Esteri

Gli aerei su Taiwan e l’ombra del conflitto mondiale

di Redazione -


di NICO BOVE

 

Decine di aerei cinesi hanno violato la spazio aereo di Taiwan in quella che, allo stato attuale, è la più grande incursione finora registrata da quando è iniziata l’escalation in seguito alla visita della Speaker della Camera Usa, Nancy Pelosi. Sono 71 gli aerei, compresi caccia e droni, che sono entrati nelle scorse 24 ore nello spazio di identificazione aerea taiwanese nel versante sud-occidentale, 43 dei quali, rendono noto dal ministero della Difesa, hanno sconfinato nello Stretto, superando la cosiddetta linea mediana che lo attraversa. In un messaggio pubblicato su Twitter, si legge che “60 aerei da combattimento hanno preso parte alle esercitazioni, tra cui sei SU-30”. Nello stesso giorno c’è stata anche l’incursione di sette unità navali cinesi.
Nella giornata di domenica, il Comando Orientale dell’Epl aveva definito l’avvio delle esercitazioni militari “una risposta risoluta all’attuale escalation e alle provocazioni” di Washington e Taipei. L’avvertimento del portavoce, il colonnello Shi Yi, era stato chiarissimo: i militari coinvolti avrebbero preso “tutte le misure necessarie per difendere risolutamente la sovranità nazionale e l’integrità territoriale” della Cina.
Il National Defence Act firmato dal presidente degli Stati uniti Joe Biden prevede 858 miliardi di dollari di spese militari per il 2023, tra cui lo stanziamento di dieci miliardi di dollari nei prossimi cinque anni da destinare al governo filoatlantico dell’isola ribelle per modernizzare il suo apparato di sicurezza.
Grande irritazione ha provocato tra i vertici politici cinesi l’idea statunitense di estendere anche a Taiwan l’invito a partecipare alle mastodontiche esercitazioni navali Rimpac del 2024, organizzate dalla Marina a stelle e strisce, che mirano a promuovere un “libero e aperto Indo-Pacifico”.
Le forze militari di Taiwan hanno riferito di aver monitorato le mosse dei cinesi usando i sistemi di difesa missilistica e le imbarcazioni della Marina militare.

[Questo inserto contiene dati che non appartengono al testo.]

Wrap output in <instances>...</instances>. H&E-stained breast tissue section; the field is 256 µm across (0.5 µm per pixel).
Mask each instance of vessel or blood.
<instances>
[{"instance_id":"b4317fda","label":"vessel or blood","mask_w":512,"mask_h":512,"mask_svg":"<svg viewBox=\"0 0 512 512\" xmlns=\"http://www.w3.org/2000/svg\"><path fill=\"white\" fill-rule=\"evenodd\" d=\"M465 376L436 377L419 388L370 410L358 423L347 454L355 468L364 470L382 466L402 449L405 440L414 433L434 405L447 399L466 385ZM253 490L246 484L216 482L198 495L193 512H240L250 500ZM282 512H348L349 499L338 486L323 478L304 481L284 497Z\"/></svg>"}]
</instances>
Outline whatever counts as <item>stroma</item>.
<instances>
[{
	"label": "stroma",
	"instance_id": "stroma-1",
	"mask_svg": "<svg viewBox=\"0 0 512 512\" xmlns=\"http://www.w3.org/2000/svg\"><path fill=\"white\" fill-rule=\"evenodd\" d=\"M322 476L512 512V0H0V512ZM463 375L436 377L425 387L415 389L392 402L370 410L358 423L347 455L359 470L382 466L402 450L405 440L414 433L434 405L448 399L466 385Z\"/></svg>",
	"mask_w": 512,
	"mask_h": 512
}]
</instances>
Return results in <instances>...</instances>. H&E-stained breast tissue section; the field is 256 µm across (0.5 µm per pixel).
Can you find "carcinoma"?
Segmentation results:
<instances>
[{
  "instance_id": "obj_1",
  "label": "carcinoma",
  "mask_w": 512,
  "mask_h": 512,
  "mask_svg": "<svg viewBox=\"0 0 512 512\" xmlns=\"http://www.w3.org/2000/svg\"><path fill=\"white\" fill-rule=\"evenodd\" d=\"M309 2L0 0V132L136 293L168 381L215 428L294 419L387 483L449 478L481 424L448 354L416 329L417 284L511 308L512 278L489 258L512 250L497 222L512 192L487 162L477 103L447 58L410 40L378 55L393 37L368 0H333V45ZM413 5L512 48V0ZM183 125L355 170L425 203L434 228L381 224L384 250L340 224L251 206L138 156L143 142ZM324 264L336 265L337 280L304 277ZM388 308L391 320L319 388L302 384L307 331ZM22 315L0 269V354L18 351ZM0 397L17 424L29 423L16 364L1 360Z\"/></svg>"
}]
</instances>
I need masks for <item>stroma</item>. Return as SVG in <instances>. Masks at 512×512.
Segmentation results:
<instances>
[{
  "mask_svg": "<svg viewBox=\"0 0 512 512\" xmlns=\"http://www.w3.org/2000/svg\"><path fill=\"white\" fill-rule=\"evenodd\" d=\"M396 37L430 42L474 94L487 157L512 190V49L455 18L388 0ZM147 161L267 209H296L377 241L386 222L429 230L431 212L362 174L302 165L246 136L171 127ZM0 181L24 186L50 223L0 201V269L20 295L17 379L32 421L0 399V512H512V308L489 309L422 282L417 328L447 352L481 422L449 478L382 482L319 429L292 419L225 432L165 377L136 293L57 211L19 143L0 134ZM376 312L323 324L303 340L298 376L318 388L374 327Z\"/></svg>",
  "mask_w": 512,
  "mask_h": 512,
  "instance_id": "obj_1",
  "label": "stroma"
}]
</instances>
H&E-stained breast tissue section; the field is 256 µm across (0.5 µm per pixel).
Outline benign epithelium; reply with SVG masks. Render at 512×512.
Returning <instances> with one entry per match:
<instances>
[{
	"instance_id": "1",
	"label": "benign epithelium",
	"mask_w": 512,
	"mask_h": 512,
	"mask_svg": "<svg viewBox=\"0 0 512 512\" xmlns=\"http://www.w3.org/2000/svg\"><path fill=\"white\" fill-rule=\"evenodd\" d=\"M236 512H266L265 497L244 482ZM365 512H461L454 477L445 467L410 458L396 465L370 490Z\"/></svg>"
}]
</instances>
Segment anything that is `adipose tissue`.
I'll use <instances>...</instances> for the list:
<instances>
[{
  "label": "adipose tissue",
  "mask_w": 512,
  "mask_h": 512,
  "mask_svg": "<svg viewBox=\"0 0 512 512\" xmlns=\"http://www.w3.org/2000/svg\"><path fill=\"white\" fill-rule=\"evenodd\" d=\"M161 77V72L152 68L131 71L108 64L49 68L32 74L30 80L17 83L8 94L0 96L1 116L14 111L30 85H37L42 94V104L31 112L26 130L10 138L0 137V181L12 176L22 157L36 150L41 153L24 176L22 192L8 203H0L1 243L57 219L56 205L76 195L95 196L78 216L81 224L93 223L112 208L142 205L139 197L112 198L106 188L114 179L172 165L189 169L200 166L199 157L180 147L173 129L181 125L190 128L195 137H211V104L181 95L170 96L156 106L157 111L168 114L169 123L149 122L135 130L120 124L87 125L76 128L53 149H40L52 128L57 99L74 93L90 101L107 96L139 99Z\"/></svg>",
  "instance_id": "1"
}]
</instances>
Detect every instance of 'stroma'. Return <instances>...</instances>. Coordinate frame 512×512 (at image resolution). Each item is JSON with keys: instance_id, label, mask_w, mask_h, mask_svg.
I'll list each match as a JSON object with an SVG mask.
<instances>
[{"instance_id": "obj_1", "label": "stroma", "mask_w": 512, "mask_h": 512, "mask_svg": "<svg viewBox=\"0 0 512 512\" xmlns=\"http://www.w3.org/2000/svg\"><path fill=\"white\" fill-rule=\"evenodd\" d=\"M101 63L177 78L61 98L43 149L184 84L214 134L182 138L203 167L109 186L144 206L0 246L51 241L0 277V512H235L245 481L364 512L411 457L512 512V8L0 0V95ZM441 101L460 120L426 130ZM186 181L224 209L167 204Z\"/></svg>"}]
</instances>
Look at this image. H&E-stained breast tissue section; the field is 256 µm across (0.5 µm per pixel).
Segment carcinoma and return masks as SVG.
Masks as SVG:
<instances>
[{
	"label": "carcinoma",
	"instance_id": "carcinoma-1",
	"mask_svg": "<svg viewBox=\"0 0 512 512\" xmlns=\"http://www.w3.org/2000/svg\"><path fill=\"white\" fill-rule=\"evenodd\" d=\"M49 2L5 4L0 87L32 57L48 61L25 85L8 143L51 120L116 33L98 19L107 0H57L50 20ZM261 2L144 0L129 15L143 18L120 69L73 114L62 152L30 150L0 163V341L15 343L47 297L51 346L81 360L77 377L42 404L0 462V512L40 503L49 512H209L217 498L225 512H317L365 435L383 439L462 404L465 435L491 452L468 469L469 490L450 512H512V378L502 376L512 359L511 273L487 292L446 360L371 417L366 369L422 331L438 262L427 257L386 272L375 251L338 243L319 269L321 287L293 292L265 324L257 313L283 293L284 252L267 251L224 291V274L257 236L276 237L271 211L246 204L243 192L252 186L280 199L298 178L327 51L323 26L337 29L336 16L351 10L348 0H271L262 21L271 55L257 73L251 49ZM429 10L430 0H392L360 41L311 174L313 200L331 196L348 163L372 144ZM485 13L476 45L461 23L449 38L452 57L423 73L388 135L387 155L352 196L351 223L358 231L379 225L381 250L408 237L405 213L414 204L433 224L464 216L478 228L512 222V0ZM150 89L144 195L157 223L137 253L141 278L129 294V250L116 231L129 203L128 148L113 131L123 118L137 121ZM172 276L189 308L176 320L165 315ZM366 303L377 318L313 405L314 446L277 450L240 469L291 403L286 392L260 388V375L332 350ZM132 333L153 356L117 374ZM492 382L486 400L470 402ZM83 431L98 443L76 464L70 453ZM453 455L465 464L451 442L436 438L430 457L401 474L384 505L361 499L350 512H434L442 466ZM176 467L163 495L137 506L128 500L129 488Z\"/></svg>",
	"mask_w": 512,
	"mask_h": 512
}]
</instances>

Per oggi è prevista una riunione sul rafforzamento della Difesa nazionale, al termine della quale è atteso un annuncio sull’estensione di quattro mesi del periodo di leva obbligatorio.
La presidente di Taiwan, Tsai Ing-wen, intervenendo ieri ad una cerimonia militare, ha ribadito la necessità di rafforzare la capacità di difesa di fronte “alla continua espansione dell’autoritarismo”. “Più preparativi facciamo, meno possibilità ci saranno di tentativi di aggressione, più saremo uniti, più forte e sicura sarà Taiwan”, ha concluso l’ex leader del Dpp (Partito Democratico-Progressista), uscita pesantemente sconfitta e ridimensionata dalla tornata elettorale dello scorso novembre, che ha visto trionfare il Kuomintang, il Partito Nazionalista su posizioni di dialogo con la Cina.
Non più tardi di due settimane fa, in un’intervista al Guardian, il ministro degli Esteri di Taipei, Joseph Wu, si era detto sicuro che i cinesi volessero “usare un altro pretesto per esercitarsi per i loro futuri attacchi contro Taiwan”, denunciando una “combinazione di pressioni” da parte del gigante asiatico, non solo dal punto di vista militare ma anche da quello economico, diplomatico e della sicurezza informatica, con un’impennata esponenziale del rischio di incidenti.
Ian Easton del Project 2049 Institute della Virginia, autore di “The Taiwan invasion threat: Taiwan’s defense and American Strategy in Asia”, parla da tempo di un piano di conquista in tre fasi da parte dell’Esercito Popolare di Liberazione cinese, con l’impiego di almeno 300mila uomini. Secondo l’analista, le ostilità potrebbero iniziare con degli attacchi informatici mirati a internet e alle comunicazioni del governo della provincia contesa, seguiti da un massiccio bombardamento di precisione per distruggerne le infrastrutture chiave e ridurne la resistenza. Successivamente avverrebbe lo sbarco delle forze anfibie in punti strategicamente importanti come le isole Kinmen e Matsu, molto vicine alle coste cinesi, per poi espugnare la roccaforte dell’arcipelago delle Penghu. In un terzo e decisivo momento, avrebbe luogo l’invasione dell’isola con l’impiego di truppe aerotrasportate. Per Easton, l’operazione militare cinese potrebbe entrare nel vivo o tra fine marzo e fine aprile, o tra fine settembre e fine ottobre, con condizioni climatiche favorevoli.